The quartz thing seems to creep up on some people - a couple of my favourites (and relatively pricey ones) are also quartz.

I parted with my SMP auto in order to get the quartz version, which IMHO, for me, performs better.

Roger


----------



## Boxbrownie (Aug 11, 2005)

Roger said:


> The quartz thing seems to creep up on some people - a couple of my favourites (and relatively pricey ones) are also quartz.
> 
> I parted with my SMP auto in order to get the quartz version, which IMHO, for me, performs better.
> 
> Roger


What? Wash your mouth out!!!!!!!!!! Go hide that shameful face in the corner for an hour, see how you feel when you come back to class........









Fair enough I suppose......daft bugger







Just kidding........ 

Best regards David


----------



## Roger (May 17, 2003)

What? Wash your mouth out!!!!!!!!!! Go hide that shameful face in the corner for an hour, see how you feel when you come back to class........

Fair enough I suppose......daft bugger Just kidding........

Best regards David

David,

The quartz version has proved to be far superior in timekeeping. (which is why I buy a watch!)

The SMP auto was the third Omega mechanical disappointment for me! ....no, dont start me off with a rant!!

Roger


----------



## strange_too (Feb 19, 2007)

Glad to hear you like the Breitling.

Have to say I love the Seiko, what size is it?


----------



## strange_too (Feb 19, 2007)

strange_too said:


> Have to say I love the Seiko, what size is it?

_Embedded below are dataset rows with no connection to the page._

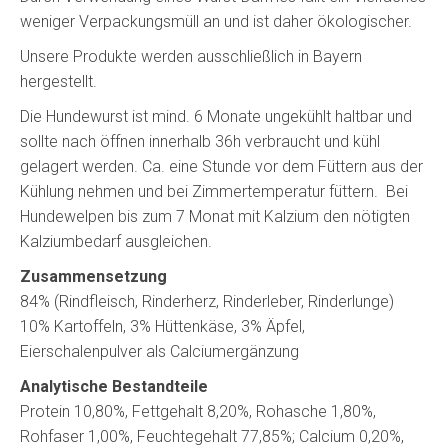
weniger Verpackungsmüll an und ist daher ökologischer.
Unsere Produkte werden ausschließlich in Bayern
hergestellt.
Die Hundewurst ist mind. 6 Monate ungekühlt haltbar und
sollte nach öffnen innerhalb 36h verbraucht und kühl
gelagert werden. Ca. eine Stunde vor dem Füttern aus der
Kühlung nehmen und bei Zimmertemperatur füttern. Bei
Hundewelpen bis zum 7 Monat mit Kalzium den nötigten
Kalziumbedarf ausgleichen.
Zusammensetzung
84% (Rindfleisch, Rinderherz, Rinderleber, Rinderlunge)
10% Kartoffeln, 3% Hüttenkäse, 3% Äpfel,
Eierschalenpulver als Calciumergänzung
Analytische Bestandteile
Protein 10,80%, Fettgehalt 8,20%, Rohasche 1,80%,
Rohfaser 1,00%, Feuchtegehalt 77,85%; Calcium 0,20%,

Just answered my own question.

37.5mm excluding crown with 20mm lugs


----------



## philjopa (May 18, 2005)

strange_too said:


> strange_too said:
> 
> 
> > Have to say I love the Seiko, what size is it?
> ...


Have a look at Foggy's web pages - there's loads of interesting stuff about the RAF Seikos


----------



## strange_too (Feb 19, 2007)

philjopa said:


> Have a look at Foggy's web pages - there's loads of interesting stuff about the RAF Seikos


Cheers for that, I found his site when I was googling earlier.


----------